▸ WHAT TO PRODUCE
Where does the word "emph" appear in the data? Copy every line that holds it.

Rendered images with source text
● ● ●

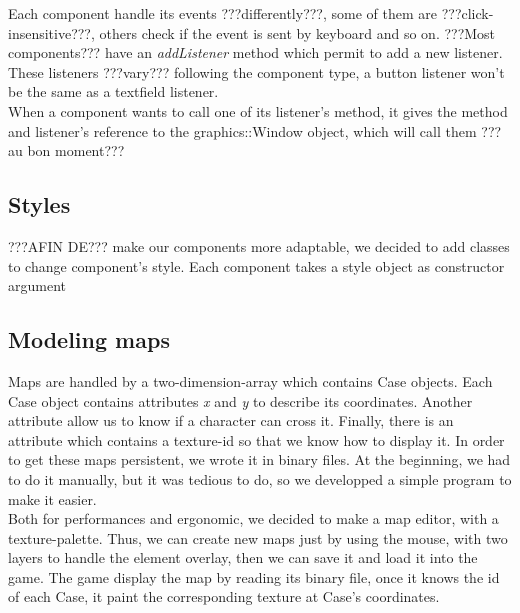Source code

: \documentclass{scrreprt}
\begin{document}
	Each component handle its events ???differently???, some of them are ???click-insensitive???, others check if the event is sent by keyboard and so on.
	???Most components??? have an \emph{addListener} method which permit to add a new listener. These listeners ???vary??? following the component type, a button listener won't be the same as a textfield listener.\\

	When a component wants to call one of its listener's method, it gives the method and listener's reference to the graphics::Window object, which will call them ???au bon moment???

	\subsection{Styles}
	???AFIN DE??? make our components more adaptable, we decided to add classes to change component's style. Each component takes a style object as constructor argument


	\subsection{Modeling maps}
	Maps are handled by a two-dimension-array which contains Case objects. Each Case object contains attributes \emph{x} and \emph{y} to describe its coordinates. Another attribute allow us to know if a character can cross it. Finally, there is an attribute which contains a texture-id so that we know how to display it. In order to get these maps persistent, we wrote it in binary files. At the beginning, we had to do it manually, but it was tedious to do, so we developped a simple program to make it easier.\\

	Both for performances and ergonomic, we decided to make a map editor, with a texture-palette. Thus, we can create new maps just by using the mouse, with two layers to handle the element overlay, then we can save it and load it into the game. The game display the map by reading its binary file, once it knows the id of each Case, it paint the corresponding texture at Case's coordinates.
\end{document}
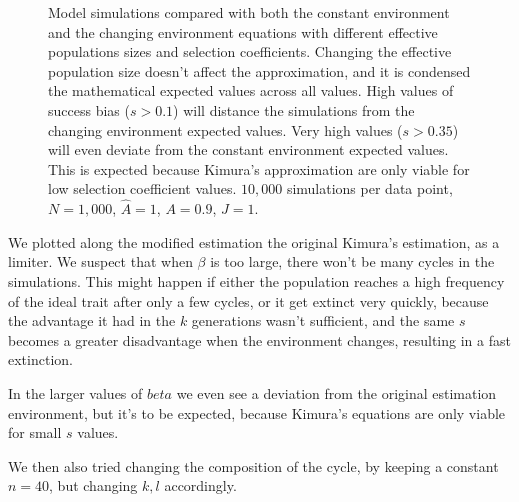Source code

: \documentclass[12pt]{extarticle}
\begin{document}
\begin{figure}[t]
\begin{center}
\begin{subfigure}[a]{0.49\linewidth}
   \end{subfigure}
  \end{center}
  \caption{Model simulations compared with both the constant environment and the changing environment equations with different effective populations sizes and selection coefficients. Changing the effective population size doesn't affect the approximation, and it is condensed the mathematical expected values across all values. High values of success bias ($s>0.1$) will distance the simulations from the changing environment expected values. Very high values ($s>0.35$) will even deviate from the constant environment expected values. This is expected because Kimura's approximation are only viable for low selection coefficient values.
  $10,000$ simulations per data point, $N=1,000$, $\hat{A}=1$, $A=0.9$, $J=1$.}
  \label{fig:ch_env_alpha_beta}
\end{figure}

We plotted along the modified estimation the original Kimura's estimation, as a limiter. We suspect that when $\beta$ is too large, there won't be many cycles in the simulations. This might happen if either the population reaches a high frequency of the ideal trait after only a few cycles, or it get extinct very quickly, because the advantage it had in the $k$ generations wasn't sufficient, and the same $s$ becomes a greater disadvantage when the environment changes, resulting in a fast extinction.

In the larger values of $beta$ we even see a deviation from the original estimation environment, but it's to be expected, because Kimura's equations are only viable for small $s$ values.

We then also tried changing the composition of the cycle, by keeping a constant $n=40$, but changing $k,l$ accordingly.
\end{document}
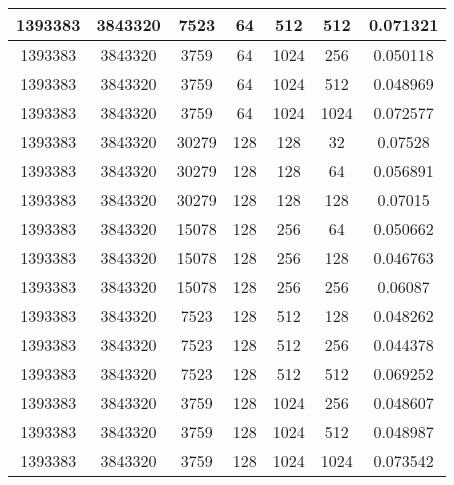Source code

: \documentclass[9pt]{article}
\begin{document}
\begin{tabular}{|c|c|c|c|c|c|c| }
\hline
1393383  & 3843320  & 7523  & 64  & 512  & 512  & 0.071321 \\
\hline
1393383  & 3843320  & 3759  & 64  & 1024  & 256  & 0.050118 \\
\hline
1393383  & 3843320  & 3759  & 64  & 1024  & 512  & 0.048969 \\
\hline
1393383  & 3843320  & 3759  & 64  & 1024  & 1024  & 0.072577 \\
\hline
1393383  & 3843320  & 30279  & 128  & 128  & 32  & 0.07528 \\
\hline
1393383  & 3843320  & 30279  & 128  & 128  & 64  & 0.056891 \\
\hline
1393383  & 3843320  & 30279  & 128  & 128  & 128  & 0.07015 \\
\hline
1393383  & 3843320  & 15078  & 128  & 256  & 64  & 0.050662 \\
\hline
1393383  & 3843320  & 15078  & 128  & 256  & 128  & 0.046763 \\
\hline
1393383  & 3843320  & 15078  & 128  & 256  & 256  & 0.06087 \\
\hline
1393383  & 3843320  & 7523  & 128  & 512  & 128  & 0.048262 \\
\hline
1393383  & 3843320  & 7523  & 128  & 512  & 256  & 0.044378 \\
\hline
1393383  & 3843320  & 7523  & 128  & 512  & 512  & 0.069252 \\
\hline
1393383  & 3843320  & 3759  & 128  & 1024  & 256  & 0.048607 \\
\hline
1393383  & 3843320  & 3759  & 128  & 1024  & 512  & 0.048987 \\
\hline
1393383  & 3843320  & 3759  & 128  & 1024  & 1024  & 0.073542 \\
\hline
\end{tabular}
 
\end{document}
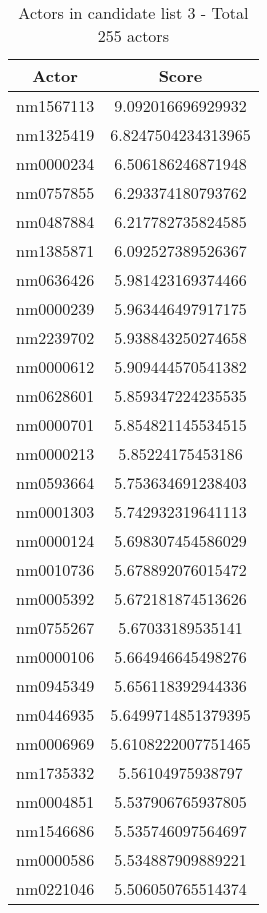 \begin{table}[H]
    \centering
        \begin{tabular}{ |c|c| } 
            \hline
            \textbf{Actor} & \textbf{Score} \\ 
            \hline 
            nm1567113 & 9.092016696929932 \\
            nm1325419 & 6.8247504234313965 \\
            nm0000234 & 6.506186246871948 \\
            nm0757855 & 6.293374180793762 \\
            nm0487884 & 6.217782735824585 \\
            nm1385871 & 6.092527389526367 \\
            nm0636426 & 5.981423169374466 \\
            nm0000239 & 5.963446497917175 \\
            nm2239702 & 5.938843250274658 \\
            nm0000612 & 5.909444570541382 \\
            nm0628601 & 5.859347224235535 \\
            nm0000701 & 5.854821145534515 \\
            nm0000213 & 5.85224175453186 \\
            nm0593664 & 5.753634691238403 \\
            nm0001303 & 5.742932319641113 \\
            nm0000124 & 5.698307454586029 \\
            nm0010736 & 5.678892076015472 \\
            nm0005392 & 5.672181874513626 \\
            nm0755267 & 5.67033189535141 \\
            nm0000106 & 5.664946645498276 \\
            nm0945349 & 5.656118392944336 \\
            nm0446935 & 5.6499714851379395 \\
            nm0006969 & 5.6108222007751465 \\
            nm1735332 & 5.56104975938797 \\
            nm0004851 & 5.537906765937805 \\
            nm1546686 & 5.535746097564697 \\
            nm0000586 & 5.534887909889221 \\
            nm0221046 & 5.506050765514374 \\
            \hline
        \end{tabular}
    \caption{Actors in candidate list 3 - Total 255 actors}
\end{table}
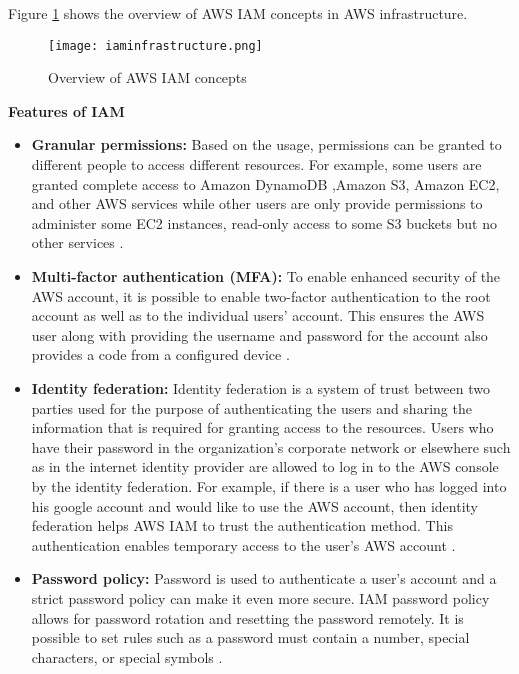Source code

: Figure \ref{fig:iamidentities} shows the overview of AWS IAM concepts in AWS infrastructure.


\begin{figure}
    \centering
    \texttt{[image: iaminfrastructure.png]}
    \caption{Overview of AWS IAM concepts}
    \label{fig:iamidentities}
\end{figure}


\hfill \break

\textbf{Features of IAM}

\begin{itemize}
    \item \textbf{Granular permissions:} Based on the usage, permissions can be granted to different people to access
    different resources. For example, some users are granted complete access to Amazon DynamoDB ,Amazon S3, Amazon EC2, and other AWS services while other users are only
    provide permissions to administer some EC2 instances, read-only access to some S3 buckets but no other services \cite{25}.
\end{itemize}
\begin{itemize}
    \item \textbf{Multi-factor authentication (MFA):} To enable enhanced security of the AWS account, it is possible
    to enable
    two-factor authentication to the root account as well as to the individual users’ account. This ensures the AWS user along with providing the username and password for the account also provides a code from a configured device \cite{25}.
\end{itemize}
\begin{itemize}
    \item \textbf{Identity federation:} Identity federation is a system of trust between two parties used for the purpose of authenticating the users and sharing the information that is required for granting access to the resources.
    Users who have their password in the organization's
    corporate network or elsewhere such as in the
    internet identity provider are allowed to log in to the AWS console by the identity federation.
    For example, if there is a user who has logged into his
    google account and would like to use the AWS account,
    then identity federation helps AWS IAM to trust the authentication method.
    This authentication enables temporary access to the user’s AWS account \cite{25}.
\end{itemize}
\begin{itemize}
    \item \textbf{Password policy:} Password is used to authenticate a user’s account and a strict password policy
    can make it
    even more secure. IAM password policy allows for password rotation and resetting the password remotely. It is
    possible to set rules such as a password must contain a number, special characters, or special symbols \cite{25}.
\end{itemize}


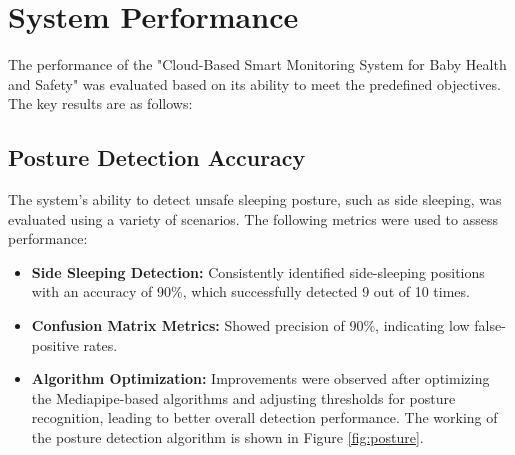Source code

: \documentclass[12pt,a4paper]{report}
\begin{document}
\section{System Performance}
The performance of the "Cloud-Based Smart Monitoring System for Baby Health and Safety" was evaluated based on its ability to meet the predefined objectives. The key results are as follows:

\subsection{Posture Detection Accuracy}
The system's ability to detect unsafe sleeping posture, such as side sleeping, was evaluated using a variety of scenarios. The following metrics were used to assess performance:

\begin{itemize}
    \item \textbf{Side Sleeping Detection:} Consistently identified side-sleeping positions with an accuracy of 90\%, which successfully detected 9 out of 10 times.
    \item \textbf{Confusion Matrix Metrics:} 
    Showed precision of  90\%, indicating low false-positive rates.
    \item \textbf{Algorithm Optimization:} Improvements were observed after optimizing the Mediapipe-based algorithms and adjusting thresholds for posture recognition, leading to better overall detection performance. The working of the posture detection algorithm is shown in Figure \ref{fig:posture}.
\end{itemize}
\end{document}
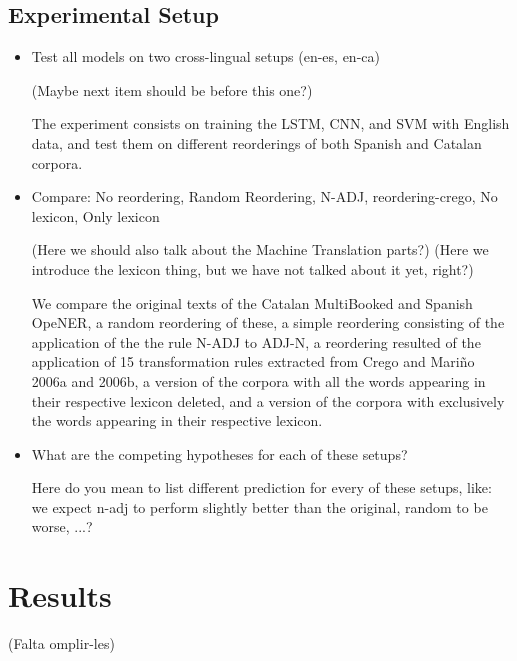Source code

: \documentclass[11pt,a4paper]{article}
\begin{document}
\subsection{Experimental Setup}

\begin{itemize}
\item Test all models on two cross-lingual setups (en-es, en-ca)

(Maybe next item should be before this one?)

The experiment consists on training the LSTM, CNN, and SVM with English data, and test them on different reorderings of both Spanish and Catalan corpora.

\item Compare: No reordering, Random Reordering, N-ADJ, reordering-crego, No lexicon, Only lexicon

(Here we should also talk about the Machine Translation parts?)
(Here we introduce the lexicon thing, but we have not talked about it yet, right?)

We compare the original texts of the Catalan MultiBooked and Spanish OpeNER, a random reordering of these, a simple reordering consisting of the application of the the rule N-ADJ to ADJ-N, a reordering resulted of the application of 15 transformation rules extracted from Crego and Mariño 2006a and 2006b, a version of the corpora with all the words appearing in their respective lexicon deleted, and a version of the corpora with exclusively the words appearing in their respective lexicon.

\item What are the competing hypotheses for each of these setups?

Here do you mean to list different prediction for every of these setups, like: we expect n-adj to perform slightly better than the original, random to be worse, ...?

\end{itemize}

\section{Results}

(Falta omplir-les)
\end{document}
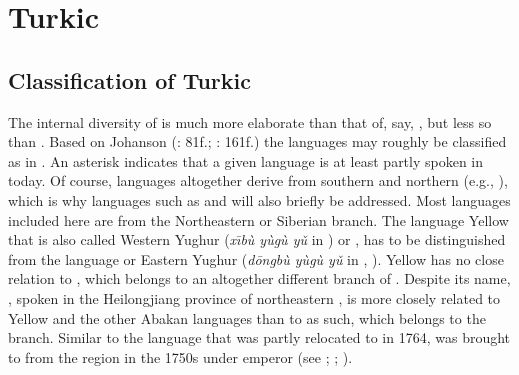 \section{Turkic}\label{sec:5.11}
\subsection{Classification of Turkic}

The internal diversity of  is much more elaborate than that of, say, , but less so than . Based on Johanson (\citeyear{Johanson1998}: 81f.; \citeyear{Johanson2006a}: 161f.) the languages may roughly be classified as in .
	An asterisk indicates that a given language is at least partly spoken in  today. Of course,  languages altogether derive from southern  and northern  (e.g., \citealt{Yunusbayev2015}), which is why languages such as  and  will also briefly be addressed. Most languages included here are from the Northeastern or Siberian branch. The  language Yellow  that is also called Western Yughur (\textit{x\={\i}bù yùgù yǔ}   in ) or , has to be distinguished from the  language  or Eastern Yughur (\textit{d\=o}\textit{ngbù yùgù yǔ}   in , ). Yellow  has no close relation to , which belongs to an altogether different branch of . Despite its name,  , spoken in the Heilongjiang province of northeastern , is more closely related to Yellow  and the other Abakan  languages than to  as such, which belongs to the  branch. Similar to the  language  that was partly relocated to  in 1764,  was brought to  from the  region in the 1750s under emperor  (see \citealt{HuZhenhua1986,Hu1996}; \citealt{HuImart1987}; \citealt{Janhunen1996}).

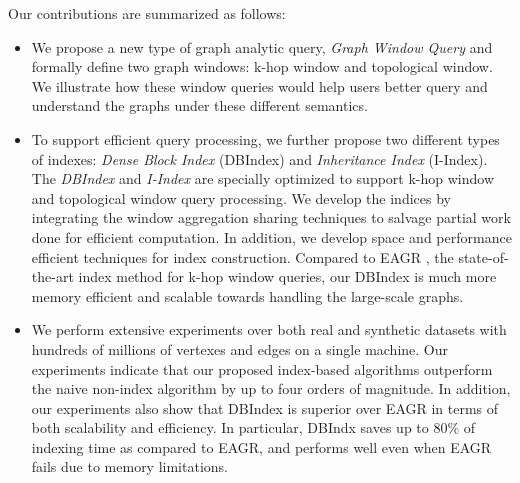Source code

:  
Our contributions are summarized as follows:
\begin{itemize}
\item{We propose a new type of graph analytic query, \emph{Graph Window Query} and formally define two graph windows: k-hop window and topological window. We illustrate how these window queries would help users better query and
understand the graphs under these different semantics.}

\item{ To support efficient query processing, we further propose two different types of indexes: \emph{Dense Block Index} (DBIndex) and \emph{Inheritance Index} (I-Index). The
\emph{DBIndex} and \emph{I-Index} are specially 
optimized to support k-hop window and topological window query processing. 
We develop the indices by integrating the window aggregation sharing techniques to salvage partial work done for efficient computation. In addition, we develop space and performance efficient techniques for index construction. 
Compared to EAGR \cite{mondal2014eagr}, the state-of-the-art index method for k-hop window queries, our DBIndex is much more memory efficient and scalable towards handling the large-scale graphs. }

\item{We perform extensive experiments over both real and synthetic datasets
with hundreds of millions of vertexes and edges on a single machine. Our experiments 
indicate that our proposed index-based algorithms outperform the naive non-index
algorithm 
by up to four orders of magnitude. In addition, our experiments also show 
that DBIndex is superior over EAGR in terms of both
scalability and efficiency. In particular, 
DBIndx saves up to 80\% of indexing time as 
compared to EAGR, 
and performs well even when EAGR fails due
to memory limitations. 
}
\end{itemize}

● ● ●

▸ SOLVED EXERCISE
	???Most components??? have an \emph{addListener} method which permit to add a new listener. These listeners ???vary??? following the component type, a button listener won't be the same as a textfield listener.\\
	Maps are handled by a two-dimension-array which contains Case objects. Each Case object contains attributes \emph{x} and \emph{y} to describe its coordinates. Another attribute allow us to know if a character can cross it. Finally, there is an attribute which contains a texture-id so that we know how to display it. In order to get these maps persistent, we wrote it in binary files. At the beginning, we had to do it manually, but it was tedious to do, so we developped a simple program to make it easier.\\
\item{We propose a new type of graph analytic query, \emph{Graph Window Query} and formally define two graph windows: k-hop window and topological window. We illustrate how these window queries would help users better query and
\item{ To support efficient query processing, we further propose two different types of indexes: \emph{Dense Block Index} (DBIndex) and \emph{Inheritance Index} (I-Index). The
\emph{DBIndex} and \emph{I-Index} are specially 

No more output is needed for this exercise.